Spring 2001

 

Elena Byrne

GHOST MASK
The dogma of the Ghost in the machine.
-Gilbert Ryle

You have put it on for no one.

The long night is about to get longer.
There's a baritone color to the upstairs rooms,
the papered smell of birds flying.

Under the floorboards
someone is preparing for eternity, an incomplete
occupation at best.

This is as grateful as you get:
numberless music from the furnace, wardrobe's closed
boundary, the South's cottonfield beds rising above you
in a confusion of goose-down and eyelet.

The cupboards are suddenly crowded
with shattered green glass.
A vine winds the iron staircase, despairing.

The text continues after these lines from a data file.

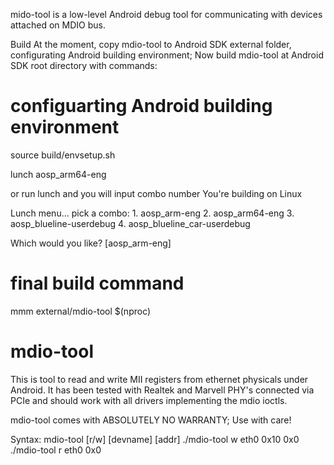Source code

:mido-tool is a low-level Android debug tool for communicating with devices attached on MDIO bus. 


Build 
At the moment, copy mdio-tool to Android SDK external folder, configurating Android building environment;
Now build mdio-tool at Android SDK root directory with commands:

# configuarting Android building environment
source build/envsetup.sh

lunch aosp_arm64-eng

or run lunch and you will input combo number
You're building on Linux

Lunch menu... pick a combo:
     1. aosp_arm-eng
     2. aosp_arm64-eng
     3. aosp_blueline-userdebug
     4. aosp_blueline_car-userdebug

Which would you like? [aosp_arm-eng]

# final build command
mmm external/mdio-tool $(nproc)


mdio-tool
=========
This is tool to read and write MII registers from ethernet physicals under Android.
It has been tested with Realtek and Marvell PHY's connected via PCIe and should work
with all drivers implementing the mdio ioctls.

mdio-tool comes with ABSOLUTELY NO WARRANTY; Use with care!

Syntax:
	mdio-tool [r/w] [devname] [addr] <value>
	./mdio-tool w eth0 0x10 0x0
	./mdio-tool r eth0 0x0



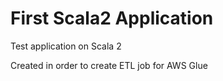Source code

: # First Scala2 Application
Test application on Scala 2

Created in order to create ETL job for AWS Glue 
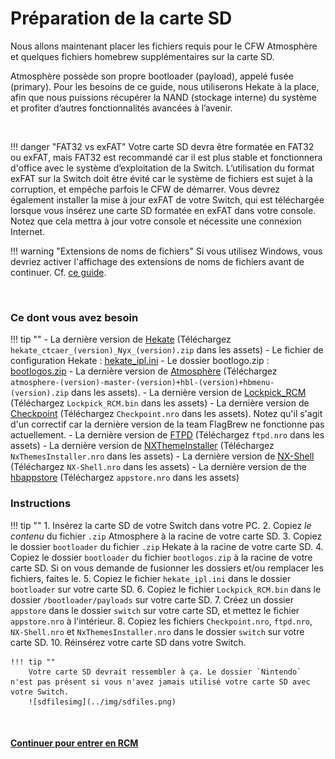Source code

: # Préparation de la carte SD

Nous allons maintenant placer les fichiers requis pour le CFW Atmosphère et quelques fichiers homebrew supplémentaires sur la carte SD.

Atmosphère possède son propre bootloader (payload), appelé fusée (primary). Pour les besoins de ce guide, nous utiliserons Hekate à la place, afin que nous puissions récupérer la NAND (stockage interne) du système et profiter d’autres fonctionnalités avancées à l’avenir.

&nbsp;

!!! danger "FAT32 vs exFAT"
    Votre carte SD devra être formatée en FAT32 ou exFAT, mais FAT32 est recommandé car il est plus stable et fonctionnera d'office avec le système d’exploitation de la Switch. L’utilisation du format exFAT sur la Switch doit être évité car le système de fichiers est sujet à la corruption, et empêche parfois le CFW de démarrer. Vous devrez également installer la mise à jour exFAT de votre Switch, qui est téléchargée lorsque vous insérez une carte SD formatée en exFAT dans votre console. Notez que cela mettra à jour votre console et nécessite une connexion Internet.


!!! warning "Extensions de noms de fichiers"
    Si vous utilisez Windows, vous devriez activer l'affichage des extensions de noms de fichiers avant de continuer. Cf. [ce guide](../../extras/showing_file_extensions_fr.md).

&nbsp;

### Ce dont vous avez besoin

!!! tip ""
    - La dernière version de <a href="https://github.com/CTCaer/Hekate/releases/" target="_blank">Hekate</a> (Téléchargez `hekate_ctcaer_(version)_Nyx_(version).zip` dans les assets)
    - Le fichier de configuration Hekate : <a href="../../../files/sys/hekate_ipl.ini" download>hekate_ipl.ini</a>
    - Le dossier bootlogo.zip : <a href="../../../files/bootlogos.zip" download>bootlogos.zip</a>
    - La dernière version de <a href="https://github.com/Atmosphere-NX/Atmosphere/releases" target="_blank">Atmosphère</a> (Téléchargez `atmosphere-(version)-master-(version)+hbl-(version)+hbmenu-(version).zip` dans les assets).
    - La dernière version de <a href="https://github.com/shchmue/Lockpick_RCM/releases" target="_blank">Lockpick_RCM</a> (Téléchargez `Lockpick_RCM.bin` dans les assets)
    - La dernière version de <a href="https://github.com/SciresM/Checkpoint/releases" target="_blank">Checkpoint</a> (Téléchargez `Checkpoint.nro` dans les assets). Notez qu'il s'agit d'un correctif car la dernière version de la team FlagBrew ne fonctionne pas actuellement.
    - La dernière version de <a href="https://github.com/mtheall/ftpd/releases" target="_blank">FTPD</a> (Téléchargez `ftpd.nro` dans les assets)
    - La dernière version de <a href="https://github.com/exelix11/SwitchThemeInjector/releases" target="_blank">NXThemeInstaller</a> (Téléchargez `NxThemesInstaller.nro` dans les assets)
    - La dernière version de <a href="https://github.com/joel16/NX-Shell/releases" target="_blank">NX-Shell</a> (Téléchargez `NX-Shell.nro` dans les assets)
    - La dernière version de the <a href="https://github.com/vgmoose/hb-appstore/releases" target="_blank">hbappstore</a> (Téléchargez `appstore.nro` dans les assets)

### Instructions

!!! tip ""
    1. Insérez la carte SD de votre Switch dans votre PC.
    2. Copiez *le contenu* du fichier `.zip` Atmosphere à la racine de votre carte SD.
    3. Copiez le dossier `bootloader` du fichier `.zip` Hekate à la racine de votre carte SD.
    4. Copiez le dossier `bootloader` du fichier `bootlogos.zip` à la racine de votre carte SD. Si on vous demande de fusionner les dossiers et/ou remplacer les fichiers, faites le.
    5. Copiez le fichier `hekate_ipl.ini` dans le dossier `bootloader` sur votre carte SD.
    6. Copiez le fichier `Lockpick_RCM.bin` dans le dossier `/bootloader/payloads` sur votre carte SD.
    7. Créez un dossier `appstore` dans le dossier `switch` sur votre carte SD, et mettez le fichier `appstore.nro` à l'intérieur.
    8. Copiez les fichiers `Checkpoint.nro`, `ftpd.nro`, `NX-Shell.nro` et `NxThemesInstaller.nro` dans le dossier `switch` sur votre carte SD.
    10. Réinsérez votre carte SD dans votre Switch.

    !!! tip ""
        Votre carte SD devrait ressembler à ça. Le dossier `Nintendo` n'est pas présent si vous n'avez jamais utilisé votre carte SD avec votre Switch.
        ![sdfilesimg](../img/sdfiles.png)

&nbsp;

#### [Continuer pour entrer en RCM <i class="fa fa-arrow-circle-right fa-lg"></i>](entering_rcm_fr.md)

You kneel upon an opened book, feel this misunderstood, beside
yourself, bedside-mannered
and cautioned to look into a mirror. Nothing
disappears faster than the face. Right now

you are as close as the cold, filling the bathtub
with your falling-out white hair. Hear
yourself breathe.

Madness is immaterial
but it can borrow you a door to the next world
leaving no witnesses. For: Keepsake.

Departure's sympathy. Carphology's language.
Keep it in the family, keep it to yourself.

You are your own grave company at last.

Elena Karina Byrne is a teacher, fine artist and full time Regional Director of the Poetry Society of America. A five time Pushcart Prize nominee, Elenas poems have appeared or are forthcoming in The Paris Review, American Poetry Review, Poetry, Ploughshares, The Colorado Review, Nimrod, Antioch Review, Prairie Schooner, Parnassus and The Anthology of Magazine Verse & Yearbook of American Poetry, among many others. Elena has just completed her first book of poems, Flammable Bird, and is working on another, Masque and a collection of essays entitled Poetry and Insignificance. She was recently nominated for a Sundance Writing Fellowship.